Ara tersenyum tipis. Memang tak akan sulit untuk membuat seorang Ellysha memahami sesuatu. Namun, efek yang muncullah yang Ara khawatirkan. Ara masih sedikit kesulitan untuk menebak arah pikiran sahabatnya itu. Karena terkadang, pikiran Ellysha benar-benar akan diluar akal sehat makhluk normal.
"Lalu, kapan puncak rencananya akan dilakukan?" tanya Ellysha yang benar-benar diluar prediksi Ara.
"Apa yang akan kau lakukan, El?" tanya Ara balik. Ia tahu, Ellysha pasti ingin merencanakan sesuatu. Ellysha yang keras kepala dengan ego yang tinggi, pastilah tidak akan Sudi untuk berdiam diri. Namun, entah apa yang Ellysha rencanakan, Ara tetap tak bisa menebaknya. "Kau harus ingat. Bukan hanya memiliki kekuatan hebat, tapi Anhelta juga seorang keturunan murni sang raja. Ini bukan situasi yang baik untukmu, El!"
"Ara!" seru Ellysha dengan wajah kesal. "Aku tahu kau menganggapku lemah. Dan aku juga cukup sadar diri untuk menjadi beban kalian-"
"Bukan itu maksud-"
"Tapi tolong, percayalah padaku." Ellysha menatap sayu Ara. Tatapan yang amat mustahil untuk keluar dari seorang yang keras kepala seperti Ellysha. Dan ini kali pertamanya Ara melihat tatapan itu.
Ara menelan ludahnya. Ia selalu kesulitan untuk menolak permintaan Ellysha, apalagi jika Ellysha sudah sampai melakukan ini. Tapi Ara juga tak ingin Ellysha berada dalam bahaya. Situasi mereka benar-benar tidak memungkinkan untuk tetap menjaga keselamatan gadis itu.
"Kumohon." Ellysha menggenggam kedua tangan Ara. Tatapan memohonnya terus menusuk iris coklat Ara. Dan nada bicaranya yang sedikit memelas, membuat gadis itu benar-benar tampak menyedihkan di mata Ara.
Ara memalingkan wajah. Ellysha yang sekarang benar-benar sangat berbeda dengan Ellysha yang ia kenal, dan itu semakin membuat Ara tak bisa menolak Ellysha. Ara menghela napas berat. "Jadi, apa rencanamu?" ujarnya pasrah tanpa melihat sahabatnya, tak ingin semakin jatuh dalam tatapan itu.

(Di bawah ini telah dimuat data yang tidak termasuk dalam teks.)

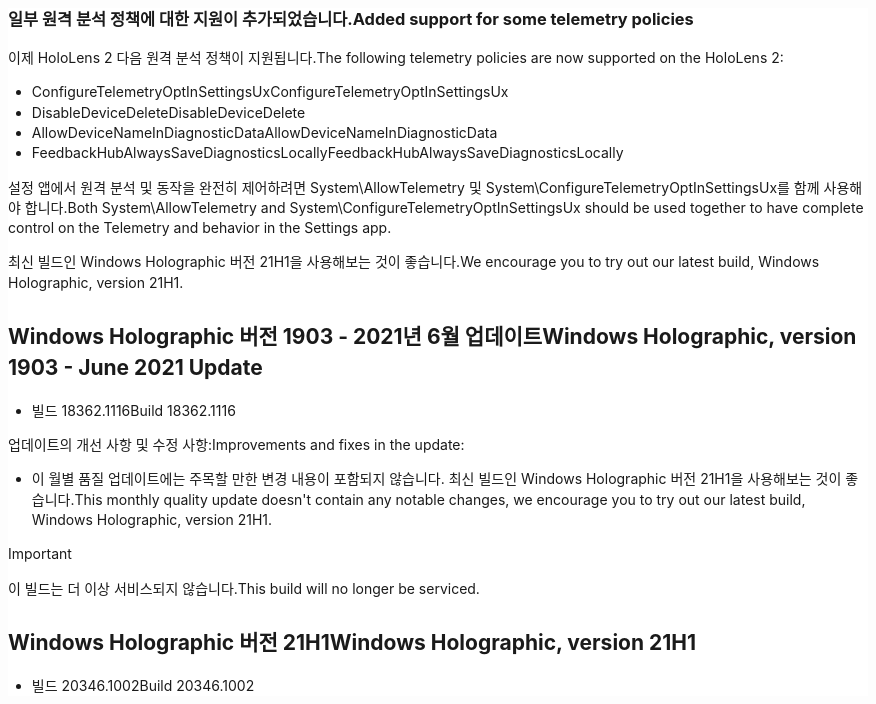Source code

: ### <a name="added-support-for-some-telemetry-policies"></a><span data-ttu-id="d9e93-156">일부 원격 분석 정책에 대한 지원이 추가되었습니다.</span><span class="sxs-lookup"><span data-stu-id="d9e93-156">Added support for some telemetry policies</span></span>

<span data-ttu-id="d9e93-157">이제 HoloLens 2 다음 원격 분석 정책이 지원됩니다.</span><span class="sxs-lookup"><span data-stu-id="d9e93-157">The following telemetry policies are now supported on the HoloLens 2:</span></span>
- <span data-ttu-id="d9e93-158">ConfigureTelemetryOptInSettingsUx</span><span class="sxs-lookup"><span data-stu-id="d9e93-158">ConfigureTelemetryOptInSettingsUx</span></span>
- <span data-ttu-id="d9e93-159">DisableDeviceDelete</span><span class="sxs-lookup"><span data-stu-id="d9e93-159">DisableDeviceDelete</span></span>
- <span data-ttu-id="d9e93-160">AllowDeviceNameInDiagnosticData</span><span class="sxs-lookup"><span data-stu-id="d9e93-160">AllowDeviceNameInDiagnosticData</span></span>
- <span data-ttu-id="d9e93-161">FeedbackHubAlwaysSaveDiagnosticsLocally</span><span class="sxs-lookup"><span data-stu-id="d9e93-161">FeedbackHubAlwaysSaveDiagnosticsLocally</span></span>

<span data-ttu-id="d9e93-162">설정 앱에서 원격 분석 및 동작을 완전히 제어하려면 System\AllowTelemetry 및 System\ConfigureTelemetryOptInSettingsUx를 함께 사용해야 합니다.</span><span class="sxs-lookup"><span data-stu-id="d9e93-162">Both System\AllowTelemetry and System\ConfigureTelemetryOptInSettingsUx should be used together to have complete control on the Telemetry and behavior in the Settings app.</span></span>

<span data-ttu-id="d9e93-163">최신 빌드인 Windows Holographic 버전 21H1을 사용해보는 것이 좋습니다.</span><span class="sxs-lookup"><span data-stu-id="d9e93-163">We encourage you to try out our latest build, Windows Holographic, version 21H1.</span></span>

## <a name="windows-holographic-version-1903---june-2021-update"></a><span data-ttu-id="d9e93-164">Windows Holographic 버전 1903 - 2021년 6월 업데이트</span><span class="sxs-lookup"><span data-stu-id="d9e93-164">Windows Holographic, version 1903 - June 2021 Update</span></span>
- <span data-ttu-id="d9e93-165">빌드 18362.1116</span><span class="sxs-lookup"><span data-stu-id="d9e93-165">Build 18362.1116</span></span>

<span data-ttu-id="d9e93-166">업데이트의 개선 사항 및 수정 사항:</span><span class="sxs-lookup"><span data-stu-id="d9e93-166">Improvements and fixes in the update:</span></span>
- <span data-ttu-id="d9e93-167">이 월별 품질 업데이트에는 주목할 만한 변경 내용이 포함되지 않습니다. 최신 빌드인 Windows Holographic 버전 21H1을 사용해보는 것이 좋습니다.</span><span class="sxs-lookup"><span data-stu-id="d9e93-167">This monthly quality update doesn't contain any notable changes, we encourage you to try out our latest build, Windows Holographic, version 21H1.</span></span>

>[!IMPORTANT]
> <span data-ttu-id="d9e93-168">이 빌드는 더 이상 서비스되지 않습니다.</span><span class="sxs-lookup"><span data-stu-id="d9e93-168">This build will no longer be serviced.</span></span>

## <a name="windows-holographic-version-21h1"></a><span data-ttu-id="d9e93-169">Windows Holographic 버전 21H1</span><span class="sxs-lookup"><span data-stu-id="d9e93-169">Windows Holographic, version 21H1</span></span>
- <span data-ttu-id="d9e93-170">빌드 20346.1002</span><span class="sxs-lookup"><span data-stu-id="d9e93-170">Build 20346.1002</span></span>
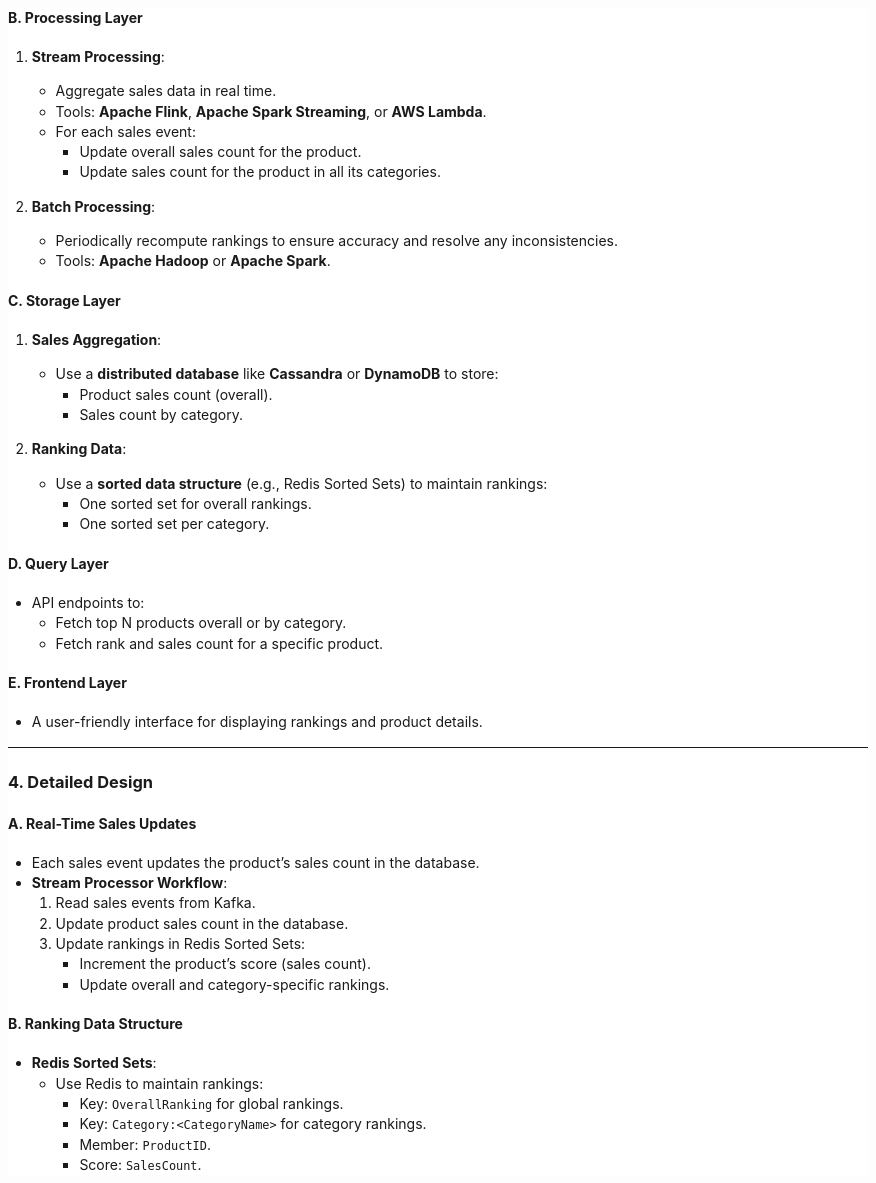 #### **B. Processing Layer**
1. **Stream Processing**:
   - Aggregate sales data in real time.
   - Tools: **Apache Flink**, **Apache Spark Streaming**, or **AWS Lambda**.
   - For each sales event:
     - Update overall sales count for the product.
     - Update sales count for the product in all its categories.

2. **Batch Processing**:
   - Periodically recompute rankings to ensure accuracy and resolve any inconsistencies.
   - Tools: **Apache Hadoop** or **Apache Spark**.

#### **C. Storage Layer**
1. **Sales Aggregation**:
   - Use a **distributed database** like **Cassandra** or **DynamoDB** to store:
     - Product sales count (overall).
     - Sales count by category.

2. **Ranking Data**:
   - Use a **sorted data structure** (e.g., Redis Sorted Sets) to maintain rankings:
     - One sorted set for overall rankings.
     - One sorted set per category.

#### **D. Query Layer**
- API endpoints to:
  - Fetch top N products overall or by category.
  - Fetch rank and sales count for a specific product.

#### **E. Frontend Layer**
- A user-friendly interface for displaying rankings and product details.

---

### **4. Detailed Design**

#### **A. Real-Time Sales Updates**
- Each sales event updates the product’s sales count in the database.
- **Stream Processor Workflow**:
  1. Read sales events from Kafka.
  2. Update product sales count in the database.
  3. Update rankings in Redis Sorted Sets:
     - Increment the product’s score (sales count).
     - Update overall and category-specific rankings.

#### **B. Ranking Data Structure**
- **Redis Sorted Sets**:
  - Use Redis to maintain rankings:
    - Key: `OverallRanking` for global rankings.
    - Key: `Category:<CategoryName>` for category rankings.
    - Member: `ProductID`.
    - Score: `SalesCount`.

Ellysha memekik girang mendengar ucapan Ara. Ia langsung melompat memeluk gadis itu. "Kau memang yang terbaik, Ara! Terima kasih!" serunya penuh semangat.
"Jadi ...?" tanya Ara begitu pelukan Ellysha lepas dari tubuhnya. Ia menatap tanya wajah bahagia sahabatnya itu.
Ellysha mulai menjelaskan rencananya pada Ara. Rencana tak terduga yang muncul karena lampu kuno yang tadi ia perhatikan. Ellysha juga menjelaskan bantuan ia butuhkan dalam rencananya itu. Beruntungnya, Ara tak memberikan protesan lagi, ia langsung menuruti rencana Ellysha. Namun, sayangnya tidak semua rencana yang Ellysha buat ia ceritakan pada Ara. Dan tak akan ia ceritakan, hingga rencananya mulai berjalan.